#### TEXTO PROPORCIONADO
La maldición del apellido Hemingway: siete suicidios, enfermedades mentales, abusos sexuales y alcohol

La maldición del apellido Hemingway: siete suicidios, enfermedades mentales, abusos sexuales y alcohol

Los Hemingway más famosos: Ernest y sus nietas Margaux y Mariel

 

Tenía 61 años, infinitas aventuras corridas, heridas en cada centímetro de su cuerpo y varios premios literarios cuando, la madrugada del domingo 2 de julio de 1961, Ernest Hemingway -el escritor de El viejo y el mar, Adiós a las armas Por quién doblan las campanas– bajó sin hacer ruido al sótano de su casa para elegir el arma. Tomó su escopeta preferida, una Boss calibre .12, y subió los escalones hacia el hall de entrada. La cargó con dos balas, apoyó la culata contra el piso y acomodó su boca como en un beso final rodeando el caño. Apretó el gatillo y, tal cual él sabía que ocurriría, el plomo emergió con una explosión surcando su carne y generando un revoltijo celular en su cerebro.

Por infobae.com





Estaba en la casa que había comprado en Ketchum, Idaho, un año antes y esto era lo que deseaba desde hacía mucho.

Fin para Ernest.

No era el primer suicidio de la familia. Ni sería el último.

Por supuesto, como era costumbre de la época, a sus nietas, las hijas de su hijo mayor Jack Hemingway, no les dijeron la verdad hasta muchísimos años después. Hablaron de un “un accidente fatal” mientras el célebre autor limpiaba el arma. Entierro y gloria. ¡Después de todo Ernest había estado a punto de morir tantas veces! Bajo bombardeos alemanes cuando manejaba ambulancias durante la Primera Guerra Mundial; cuando fue herido por fuego de mortero en el frente y cuando recibió fuego de metralla en ambas piernas en Italia; dos veces más en accidentes aéreos durante safaris por el continente africano; choques de autos varios; incendios y hasta la caída de un tragaluz de hierro y vidrio sobre su cabeza. A Ernest no le resultaba nada fácil morir. Por eso, cuando su mente se nubló una vez más, tomó el asunto en sus experimentadas manos de cazador.

Sus descendientes más jóvenes no supieron por mucho tiempo del gen de la desolación que recorría las entrañas de los Hemingway a pesar de las cosechas de éxitos. Ni del tráfico de dolores esos apretados dentro del pecho que pronto sentirían.

El monstruo empapado de ginebra

Ernest vivió miles de vida en seis décadas. Estuvo en todos los frentes y desafió todos los límites. Escribió sin pausa sobre la vida, la guerra, la condición humana y la muerte. Quería revolucionar la forma de escribir y lo logró atrapando al público de manera masiva.
########
#### DATOS PROPORCIONADOS
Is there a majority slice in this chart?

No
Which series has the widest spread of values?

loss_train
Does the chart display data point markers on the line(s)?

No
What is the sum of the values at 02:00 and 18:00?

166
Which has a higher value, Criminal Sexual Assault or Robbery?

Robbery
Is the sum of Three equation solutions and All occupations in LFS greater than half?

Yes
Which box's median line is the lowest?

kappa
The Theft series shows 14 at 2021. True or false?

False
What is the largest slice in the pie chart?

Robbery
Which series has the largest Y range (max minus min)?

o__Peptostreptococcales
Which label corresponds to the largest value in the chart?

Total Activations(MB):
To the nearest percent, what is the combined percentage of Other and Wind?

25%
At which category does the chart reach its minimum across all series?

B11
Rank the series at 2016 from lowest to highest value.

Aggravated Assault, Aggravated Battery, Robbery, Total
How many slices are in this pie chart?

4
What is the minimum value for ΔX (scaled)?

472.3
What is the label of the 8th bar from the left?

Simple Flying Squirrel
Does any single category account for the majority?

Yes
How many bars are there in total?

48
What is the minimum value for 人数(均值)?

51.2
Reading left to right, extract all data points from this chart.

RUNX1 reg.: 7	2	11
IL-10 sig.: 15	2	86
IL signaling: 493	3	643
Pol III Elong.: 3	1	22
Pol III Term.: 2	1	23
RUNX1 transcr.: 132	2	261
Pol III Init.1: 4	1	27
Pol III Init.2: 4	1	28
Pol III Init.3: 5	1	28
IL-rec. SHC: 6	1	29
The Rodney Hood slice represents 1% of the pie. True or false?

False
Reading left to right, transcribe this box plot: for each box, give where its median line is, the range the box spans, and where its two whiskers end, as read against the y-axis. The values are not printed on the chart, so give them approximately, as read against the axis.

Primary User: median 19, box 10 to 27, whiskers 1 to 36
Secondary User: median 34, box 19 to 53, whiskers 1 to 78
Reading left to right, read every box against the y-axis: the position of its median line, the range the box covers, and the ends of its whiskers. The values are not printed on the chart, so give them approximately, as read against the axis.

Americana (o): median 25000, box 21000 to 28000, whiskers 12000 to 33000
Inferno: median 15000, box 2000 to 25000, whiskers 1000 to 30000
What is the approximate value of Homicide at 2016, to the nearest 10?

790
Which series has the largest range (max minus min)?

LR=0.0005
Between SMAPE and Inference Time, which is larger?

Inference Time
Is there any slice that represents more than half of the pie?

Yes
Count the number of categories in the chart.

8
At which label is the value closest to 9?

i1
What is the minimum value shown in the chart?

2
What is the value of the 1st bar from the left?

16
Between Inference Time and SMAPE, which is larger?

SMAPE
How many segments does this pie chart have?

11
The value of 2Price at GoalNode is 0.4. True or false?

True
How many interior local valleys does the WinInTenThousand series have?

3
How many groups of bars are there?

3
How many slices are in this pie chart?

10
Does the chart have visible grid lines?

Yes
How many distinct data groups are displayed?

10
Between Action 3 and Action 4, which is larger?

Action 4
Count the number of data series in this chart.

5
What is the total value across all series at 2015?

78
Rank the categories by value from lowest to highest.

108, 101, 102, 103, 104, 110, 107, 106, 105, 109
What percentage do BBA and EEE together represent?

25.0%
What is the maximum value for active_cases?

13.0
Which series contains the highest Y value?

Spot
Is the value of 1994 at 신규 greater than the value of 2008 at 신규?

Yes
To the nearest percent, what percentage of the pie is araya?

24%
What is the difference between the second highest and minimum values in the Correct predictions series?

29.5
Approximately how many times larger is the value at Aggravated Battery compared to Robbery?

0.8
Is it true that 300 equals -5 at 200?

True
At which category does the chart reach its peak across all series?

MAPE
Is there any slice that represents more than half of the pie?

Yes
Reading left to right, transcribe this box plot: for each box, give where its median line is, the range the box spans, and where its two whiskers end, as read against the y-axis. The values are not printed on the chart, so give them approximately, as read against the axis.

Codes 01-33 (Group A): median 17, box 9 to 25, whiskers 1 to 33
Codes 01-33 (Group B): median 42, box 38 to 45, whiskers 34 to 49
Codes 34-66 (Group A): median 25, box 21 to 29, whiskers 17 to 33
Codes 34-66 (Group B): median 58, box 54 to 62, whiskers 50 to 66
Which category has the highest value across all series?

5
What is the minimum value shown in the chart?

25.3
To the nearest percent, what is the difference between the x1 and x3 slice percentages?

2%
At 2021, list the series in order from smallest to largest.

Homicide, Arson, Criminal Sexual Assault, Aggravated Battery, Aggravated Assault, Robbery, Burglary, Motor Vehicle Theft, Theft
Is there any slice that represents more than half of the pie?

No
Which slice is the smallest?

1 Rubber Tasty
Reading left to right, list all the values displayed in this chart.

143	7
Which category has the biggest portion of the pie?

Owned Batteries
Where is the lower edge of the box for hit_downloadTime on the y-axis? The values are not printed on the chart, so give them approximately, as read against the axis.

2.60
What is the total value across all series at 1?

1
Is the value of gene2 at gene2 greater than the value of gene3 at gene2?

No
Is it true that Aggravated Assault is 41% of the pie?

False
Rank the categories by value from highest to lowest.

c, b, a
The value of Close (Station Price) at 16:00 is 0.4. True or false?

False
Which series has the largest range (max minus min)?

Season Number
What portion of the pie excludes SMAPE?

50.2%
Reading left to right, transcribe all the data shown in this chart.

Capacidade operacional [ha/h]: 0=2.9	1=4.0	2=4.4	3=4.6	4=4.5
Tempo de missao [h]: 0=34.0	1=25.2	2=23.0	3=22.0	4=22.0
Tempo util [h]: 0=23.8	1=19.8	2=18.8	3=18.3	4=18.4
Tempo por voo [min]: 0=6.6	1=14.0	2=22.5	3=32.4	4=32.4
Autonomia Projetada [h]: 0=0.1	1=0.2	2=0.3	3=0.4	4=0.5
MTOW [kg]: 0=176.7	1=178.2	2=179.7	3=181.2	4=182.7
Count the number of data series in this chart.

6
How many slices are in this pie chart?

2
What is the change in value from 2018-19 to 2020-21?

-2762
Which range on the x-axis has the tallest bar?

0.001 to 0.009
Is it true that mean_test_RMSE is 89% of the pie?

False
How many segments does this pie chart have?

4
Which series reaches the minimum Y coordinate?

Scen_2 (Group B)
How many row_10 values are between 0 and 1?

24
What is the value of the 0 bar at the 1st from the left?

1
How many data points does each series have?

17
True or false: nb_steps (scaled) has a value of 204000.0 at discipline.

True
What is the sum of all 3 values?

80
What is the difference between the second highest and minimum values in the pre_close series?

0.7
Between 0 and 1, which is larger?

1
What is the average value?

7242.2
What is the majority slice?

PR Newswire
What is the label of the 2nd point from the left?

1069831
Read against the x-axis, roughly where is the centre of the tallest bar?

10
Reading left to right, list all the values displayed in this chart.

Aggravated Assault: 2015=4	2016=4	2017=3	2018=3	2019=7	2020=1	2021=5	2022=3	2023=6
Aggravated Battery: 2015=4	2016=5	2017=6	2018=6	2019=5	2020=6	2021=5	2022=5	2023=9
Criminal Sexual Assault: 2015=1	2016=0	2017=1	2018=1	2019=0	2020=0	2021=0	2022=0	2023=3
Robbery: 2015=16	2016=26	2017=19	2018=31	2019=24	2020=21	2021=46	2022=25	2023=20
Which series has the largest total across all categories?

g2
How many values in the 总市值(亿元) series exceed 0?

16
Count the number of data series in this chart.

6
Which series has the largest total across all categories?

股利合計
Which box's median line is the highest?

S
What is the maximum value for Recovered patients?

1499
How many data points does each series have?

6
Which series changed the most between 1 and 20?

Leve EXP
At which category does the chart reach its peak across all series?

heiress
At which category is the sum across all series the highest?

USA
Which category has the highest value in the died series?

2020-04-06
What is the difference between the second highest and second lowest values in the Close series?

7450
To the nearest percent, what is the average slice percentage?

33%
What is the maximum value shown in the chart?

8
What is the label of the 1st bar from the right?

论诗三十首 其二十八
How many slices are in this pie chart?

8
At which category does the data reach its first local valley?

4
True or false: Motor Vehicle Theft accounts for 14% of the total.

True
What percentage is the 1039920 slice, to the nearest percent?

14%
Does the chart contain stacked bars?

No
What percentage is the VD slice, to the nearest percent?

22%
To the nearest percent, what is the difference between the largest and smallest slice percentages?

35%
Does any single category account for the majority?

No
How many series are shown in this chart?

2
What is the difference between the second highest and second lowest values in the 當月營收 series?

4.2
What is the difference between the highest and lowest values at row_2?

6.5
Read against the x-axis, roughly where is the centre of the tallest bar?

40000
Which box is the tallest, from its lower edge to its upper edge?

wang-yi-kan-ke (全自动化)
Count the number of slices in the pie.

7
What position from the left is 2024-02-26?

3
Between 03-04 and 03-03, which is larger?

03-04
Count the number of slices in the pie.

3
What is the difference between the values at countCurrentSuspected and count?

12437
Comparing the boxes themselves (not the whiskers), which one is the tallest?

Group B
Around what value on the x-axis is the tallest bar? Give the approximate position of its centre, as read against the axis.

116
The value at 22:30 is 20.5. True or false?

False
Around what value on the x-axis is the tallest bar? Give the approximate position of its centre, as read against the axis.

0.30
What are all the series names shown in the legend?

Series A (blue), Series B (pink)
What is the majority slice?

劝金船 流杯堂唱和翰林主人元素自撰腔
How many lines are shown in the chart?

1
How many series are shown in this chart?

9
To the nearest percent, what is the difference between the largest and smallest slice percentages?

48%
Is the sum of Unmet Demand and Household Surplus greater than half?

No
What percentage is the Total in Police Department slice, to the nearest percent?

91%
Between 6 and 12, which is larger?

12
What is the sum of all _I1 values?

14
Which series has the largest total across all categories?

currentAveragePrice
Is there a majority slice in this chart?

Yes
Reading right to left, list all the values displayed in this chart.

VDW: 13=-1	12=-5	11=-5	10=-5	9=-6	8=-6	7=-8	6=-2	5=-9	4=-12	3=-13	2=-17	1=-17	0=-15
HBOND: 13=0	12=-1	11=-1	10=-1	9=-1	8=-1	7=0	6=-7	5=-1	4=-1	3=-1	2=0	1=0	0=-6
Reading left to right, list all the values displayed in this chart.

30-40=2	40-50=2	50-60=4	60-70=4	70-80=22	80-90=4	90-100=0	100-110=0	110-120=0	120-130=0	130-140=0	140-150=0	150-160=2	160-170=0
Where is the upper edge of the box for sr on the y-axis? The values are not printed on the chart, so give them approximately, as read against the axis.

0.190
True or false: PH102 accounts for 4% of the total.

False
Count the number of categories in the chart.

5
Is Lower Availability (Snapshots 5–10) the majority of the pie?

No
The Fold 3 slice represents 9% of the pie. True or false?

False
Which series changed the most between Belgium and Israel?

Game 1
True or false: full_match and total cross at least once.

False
########
### QUÉ SE PIDE
Sigue escribiendo el texto sobre la maldición de los Hemingway justo después de su última oración.

### RESPUESTA DEL EJERCICIO
Nació el 21 de julio del último año del siglo XIX, en Illinois, Estados Unidos. Su padre Clarence era médico y su madre Grace, profesora de música. Fue el cuarto de cinco hijos y, como en esa época era costumbre vestir a los pequeños sin diferencia de género, anduvo por su infancia vestido igual que su hermana Marcelline. Ropa con mucho adorno y el pelo bien largo. Ernest odió esta costumbre desde el comienzo y a su madre por perpetuarla. Además Grace insistía, aumentando su rencor, en que tocara el violoncello. Nada aburría más al pequeño aventurero. En cambio, con su padre, sí que se sentía a gusto. Desde los 4 años Clarence lo llevaba a cazar, pescar y acampar entre bosques y lagos. Los desafíos de la naturaleza y los deportes, sobre todo el boxeo, era lo que atrapaba su mente y cuerpo inquietos.

Al terminar el secundario, Ernest comenzó a trabajar como reportero para un diario. Quiso alistarse en el ejército para servir en la Primera Guerra Mundial, pero su gran miopía lo dejó fuera. Insistió y logró convertirse en conductor de ambulancias. Así fue que llegó al frente italiano donde fue herido por un mortero. Aun así logró rescatar a un soldado lo que le hizo ganar una medalla de plata. Poco tiempo después, volvió a ser alcanzado por fuego de metralla en ambas piernas y debieron operarlo de urgencia. Terminó pasando seis meses en un hospital sin saber si perdería o no sus extremidades.

En 1919 fue enviado de regreso a su casa para poder recuperarse.